_Document passage_

-=-=-

Introduction
Welcome to Module III of our Spatial Statistics and Disease Mapping
course! In this module, we will explore regression analysis, a
fundamental statistical technique, and how it can be enhanced by
incorporating spatial considerations. We’ll start by reviewing basic
linear regression, then delve into spatial regression models, and
finally discuss how to apply these methods with survey data and
interpret their outputs. We will also cover different types of
regression based on the scale of measurement of the outcome variables,
and then how these can be used for spatial analysis.
1. Review of Linear Regression Models
1.1 What is Regression Analysis?
Regression analysis is a statistical method used to examine the
relationship between a dependent variable (also called the response or
outcome variable) and one or more independent variables (also called
predictor or explanatory variables). The goal is to model how the
dependent variable changes as the independent variable(s) change. In
essence, we’re looking for a mathematical equation that can best
describe this relationship.
1.2 The Linear Regression Model
The simplest form is linear regression, which assumes a linear
relationship between the dependent variable (y) and the independent
variable(s) (x):
y = β₀ + β₁x₁ + β₂x₂ + … + ε
Where:
- y is the dependent variable.
- x₁, x₂,… are independent variables.
- β₀ is the intercept (the value of y when all x’s
are zero).
- β₁, β₂,… are the regression coefficients
(representing the change in y for a one-unit increase in x).
- ε is the error term (representing the variability
in y that is not explained by the model).

-=-=-

_Extracted material_
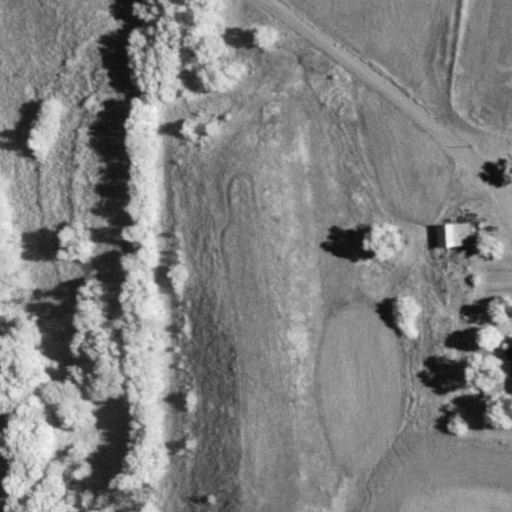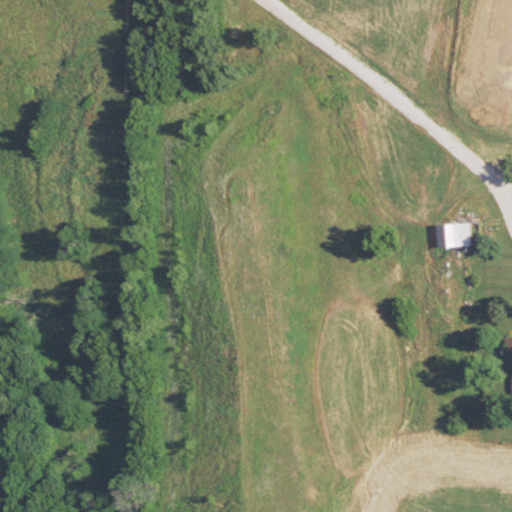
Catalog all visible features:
building: (511, 342)
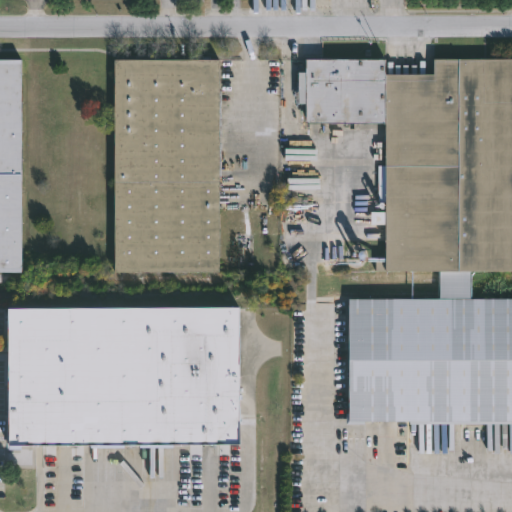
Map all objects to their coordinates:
road: (34, 13)
road: (164, 13)
road: (221, 13)
road: (256, 26)
road: (250, 95)
building: (9, 164)
building: (164, 164)
building: (10, 167)
building: (166, 167)
building: (429, 235)
building: (431, 238)
railway: (256, 293)
building: (126, 375)
building: (123, 377)
road: (321, 420)
road: (248, 429)
road: (426, 500)
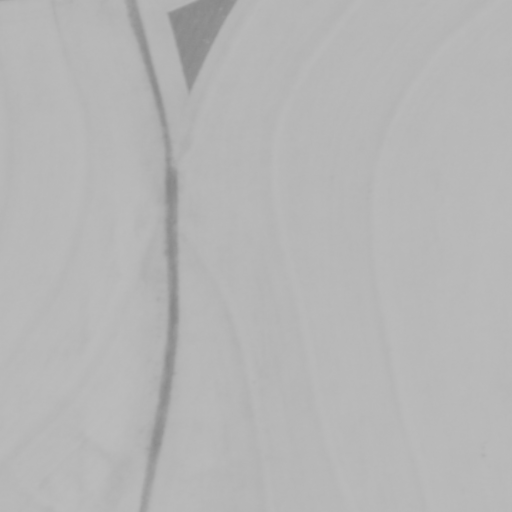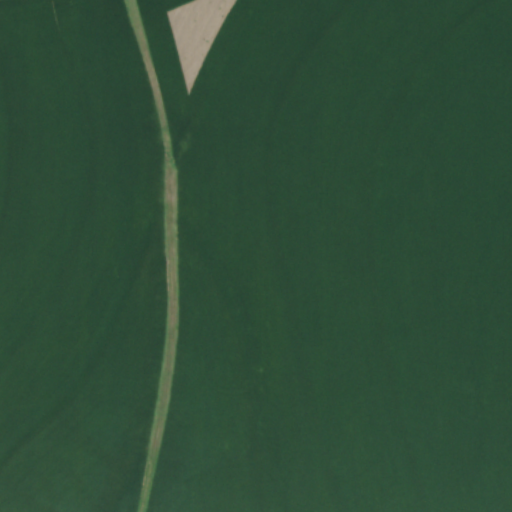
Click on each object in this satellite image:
crop: (256, 256)
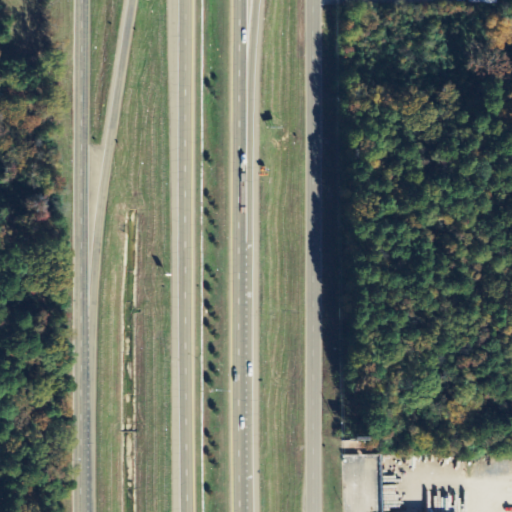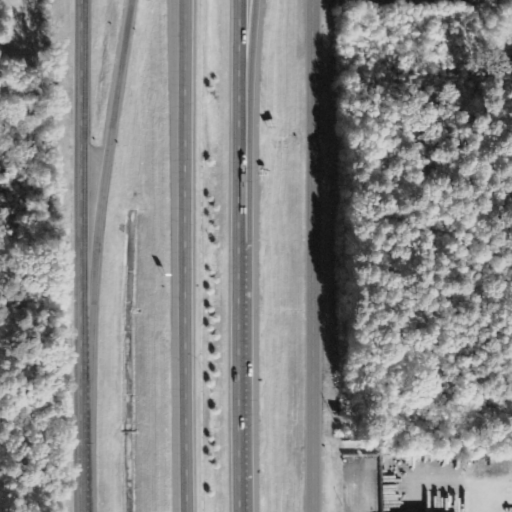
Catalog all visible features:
building: (478, 2)
road: (247, 44)
road: (104, 181)
road: (80, 256)
road: (186, 256)
road: (243, 256)
road: (313, 256)
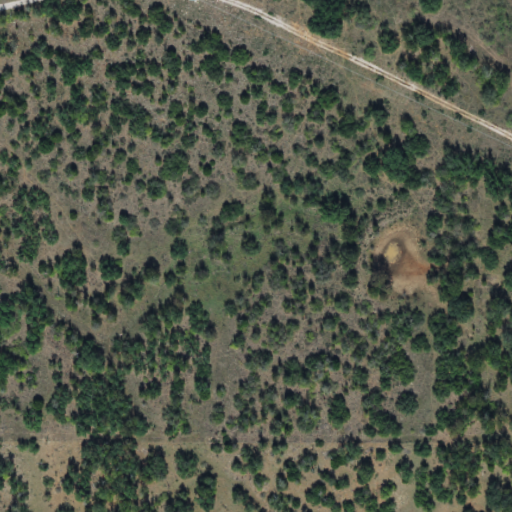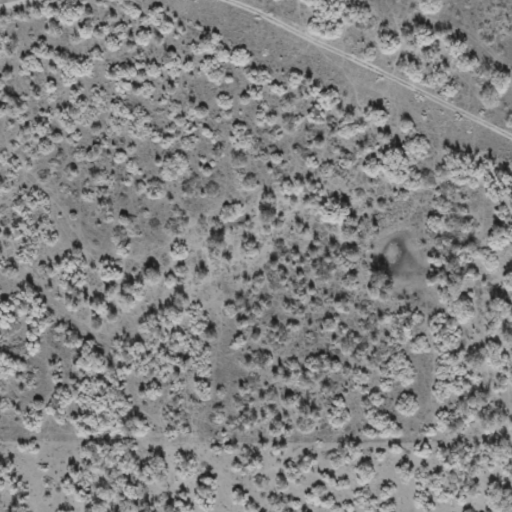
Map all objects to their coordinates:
road: (287, 4)
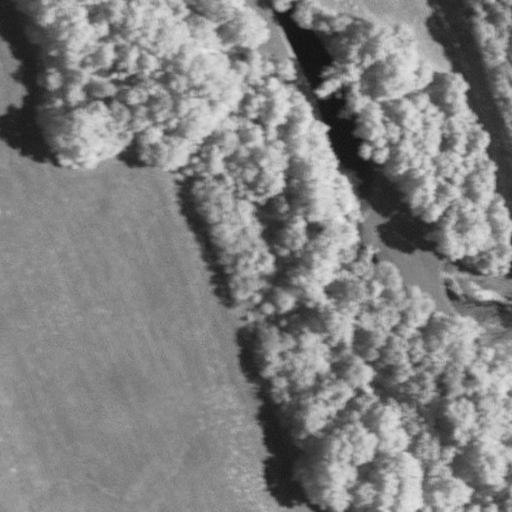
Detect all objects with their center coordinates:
road: (486, 64)
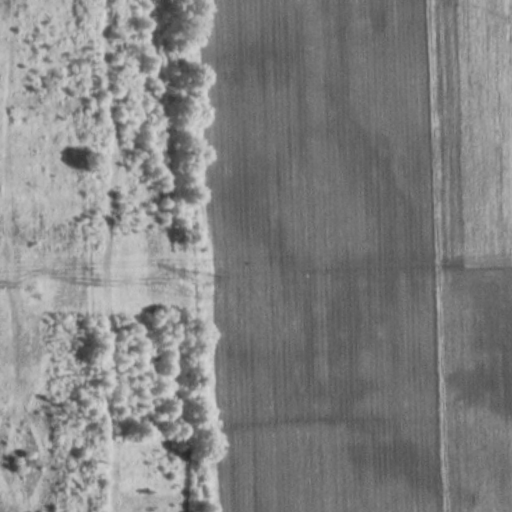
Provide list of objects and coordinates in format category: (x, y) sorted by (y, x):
crop: (475, 247)
crop: (314, 256)
power tower: (194, 282)
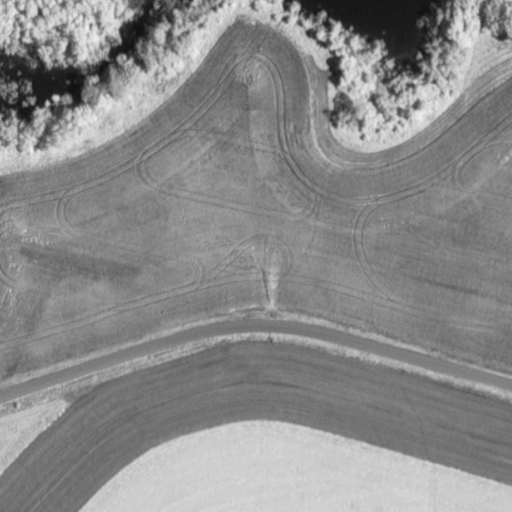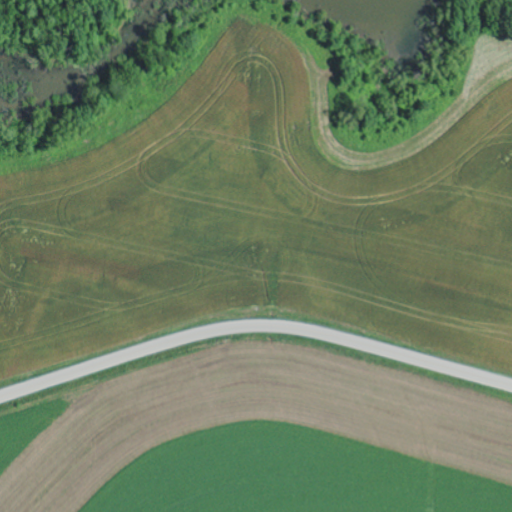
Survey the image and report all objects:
road: (254, 328)
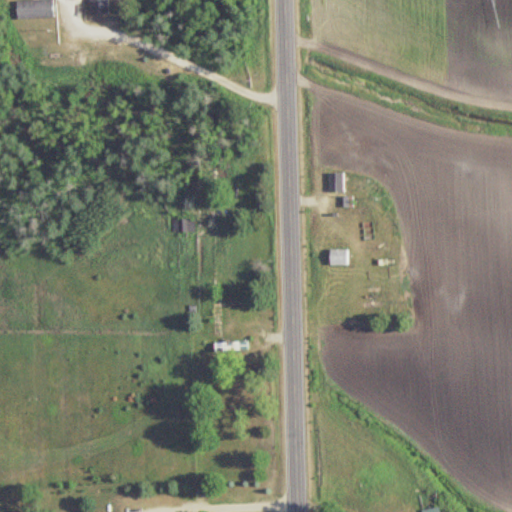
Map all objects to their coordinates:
building: (35, 9)
road: (169, 57)
building: (337, 182)
building: (220, 211)
building: (184, 226)
road: (291, 255)
building: (339, 256)
building: (232, 346)
road: (223, 503)
building: (432, 510)
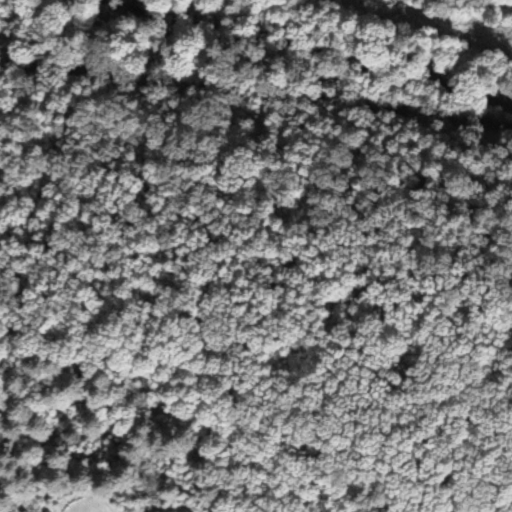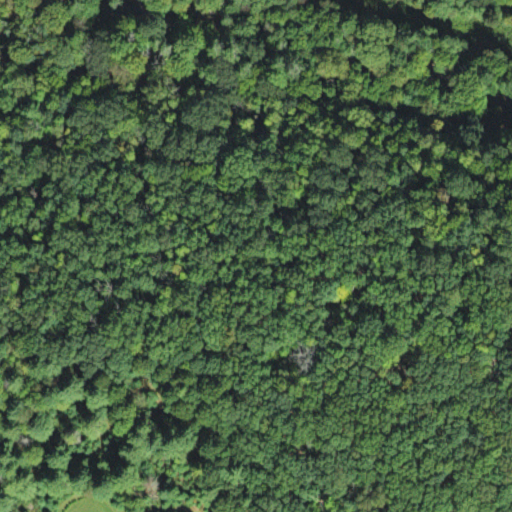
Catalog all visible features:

-=-=-

In the regression module text above, copy word for word the part from "1.2 The Linear" to "by the model).".

1.2 The Linear Regression Model
The simplest form is linear regression, which assumes a linear
relationship between the dependent variable (y) and the independent
variable(s) (x):
y = β₀ + β₁x₁ + β₂x₂ + … + ε
Where:
- y is the dependent variable.
- x₁, x₂,… are independent variables.
- β₀ is the intercept (the value of y when all x’s
are zero).
- β₁, β₂,… are the regression coefficients
(representing the change in y for a one-unit increase in x).
- ε is the error term (representing the variability
in y that is not explained by the model).